3 year old tyres will need to be replaced in 2 years time.


----------



## Mick757 (Nov 16, 2009)

Can i just ask whereabouts the date-stamp is on these tyres? Is it on all tyres?

Mick.


----------



## rayc (Jun 3, 2008)

Mick757 said:


> Can i just ask whereabouts the date-stamp is on these tyres? Is it on all tyres?
> 
> Mick.


see the link below. It is the DOT number week 25 / 2003

Link <<

_Mod Note: Very long link that was causing a view problem edited using the







link button_ :wink:


----------



## karlb (Feb 22, 2009)

all about tyres here


----------



## brillopad (Mar 4, 2008)

just gone through all this, pricing up tyres, ended up buying the same ones i had, (conti vanco's ) 4 £450 fitted the best price, and only around the corner from me. dennis


----------



## SaddleTramp (Feb 15, 2007)

They are Ok to buy and use if that is what you want, The "wearing/ageing" problem on tyres only happens after inflation and then fitted on a Unit or when in sun for periods of time.

I used to raise my caravan off floor to keep load off tyres and had the same set for 9 years, I covered them up when not in use.

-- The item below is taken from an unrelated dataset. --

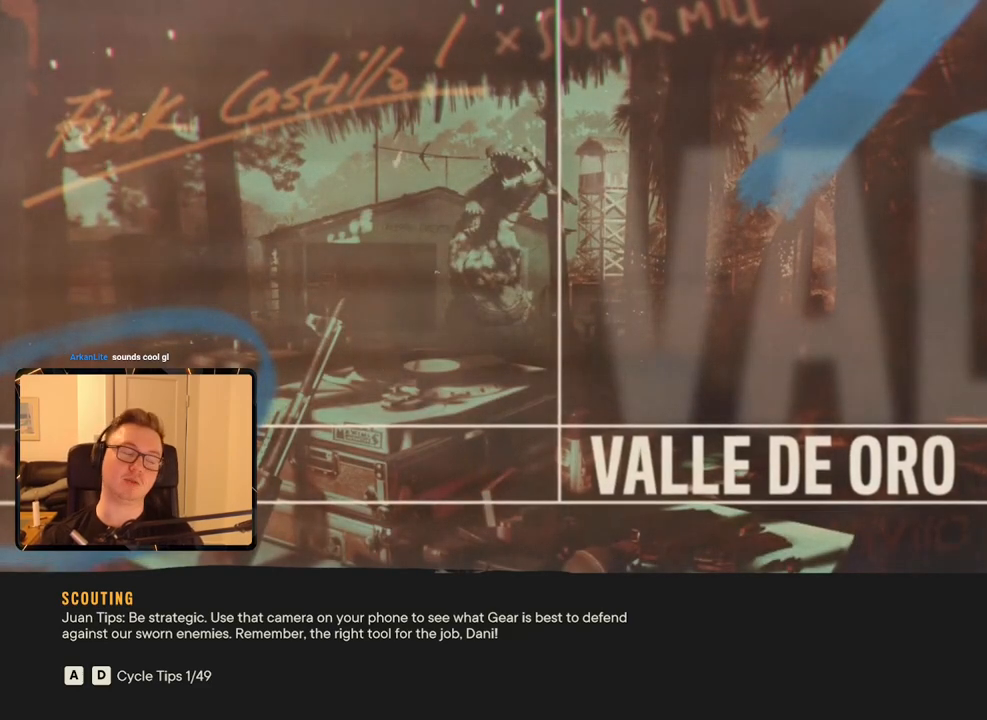
{"keys": [], "mouse": [], "events": [[33, "shift", "up"], [133, "shift", "down"], [216, "shift", "up"], [316, "shift", "down"], [366, "shift", "up"], [450, "shift", "down"], [500, "shift", "up"]]}
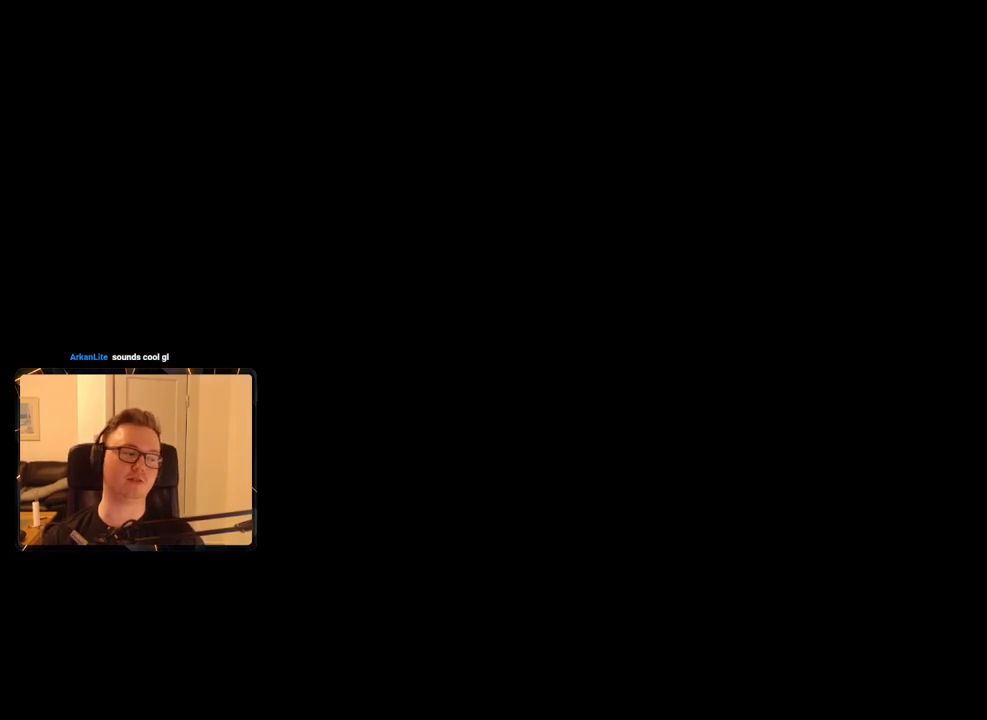
{"keys": ["shift"], "mouse": [], "events": [[133, "shift", "down"], [183, "shift", "up"], [283, "shift", "down"], [366, "shift", "up"], [466, "shift", "down"]]}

On my new unit which has electric leveling I will again lift the wheels off the floor when stored and again cover the wheels when stored.


----------



## teemyob (Nov 22, 2005)

*Tyres*

Bigles,

Ditch the Idea of Michelin XC's

What size are your tyres?

TM


----------



## bigles (May 26, 2008)

Mine are 225/75 x 16


----------



## bigles (May 26, 2008)

SaddleTramp said:


> They are Ok to buy and use if that is what you want, The "wearing/ageing" problem on tyres only happens after inflation and then fitted on a Unit or when in sun for periods of time.
> 
> I used to raise my caravan off floor to keep load off tyres and had the same set for 9 years, I covered them up when not in use.
> 
> On my new unit which has electric leveling I will again lift the wheels off the floor when stored and again cover the wheels when stored.


This was what I was wondering the tyre supplier said they are OK as they have been stored in the warehouse and often car tyres are a couple of years after manufacture date before they are fitted.


----------



## teemyob (Nov 22, 2005)

*Tyres*



bigles said:


> Mine are 225/75 x 16


BIG Tyres

Michelin New Agilis Camping come in around £165 each. If you could get to Costco you would possibly get them Cheaper.

However, for around £95 each I would go for the Matador MPS 320 MAXILLA (Matador is owned and operated by Continental). These are Rated M+S the same as Michelin and the Tread Pattern will help you on wet grass.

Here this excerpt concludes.